Janet has that unfortunate Anglo-thin skin that tears like mica. Her cat, trying to get at the hamster, scratched her lightly; blood dripped from Janet’s arm. She hit the cat rather hard on its cheek, which made me wince.

“Whatever you need me to do,” Janet said. Was she angry or scared? “I’m on vacation this week.”

Janet and I were
surrounded by pink, tan, and black dildos of ridiculous lengths and widths. We were waiting near the counter at the Pink Pussycat, an erotic gift shop favored by the weekend bridge-and-tunnel crowd. Stuart had had the noble idea of handcuffing himself to one of Frank’s wooden bedposts. “Then I won’t kill one of you in a no-dope frenzy,” he’d said. Captain Frank thought it would be a good idea to have Stuart help shape his own withdrawal program, like a dieter developing his own 1200-calorie menus.

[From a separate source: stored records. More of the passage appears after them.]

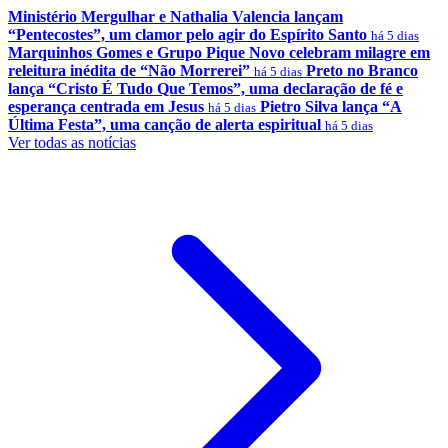
Ministério Mergulhar e Nathalia Valencia lançam
“Pentecostes”, um clamor pelo agir do Espírito Santo
há 5 dias
Marquinhos Gomes e Grupo Pique Novo celebram milagre em
releitura inédita de “Não Morrerei”
Preto no Branco
há 5 dias
lança “Cristo É Tudo Que Temos”, uma declaração de fé e
esperança centrada em Jesus
Pietro Silva lança “A
há 5 dias
Última Festa”, uma canção de alerta espiritual
há 5 dias
Ver todas as notícias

The middle-age saleswoman with a studded dog collar was serving a biker who was buying Edible Undies.

“Such bathos this afternoon,” Janet whispered.
Bathos
was one of Janet’s distinctive words; she’d picked it up from her granduncle, who’d been a Princeton authority on Lewis Carroll. Janet always thought that I was a magnet for bathos. (The first time she said it, I thought she was implying that I was pathetic. I took great offense.)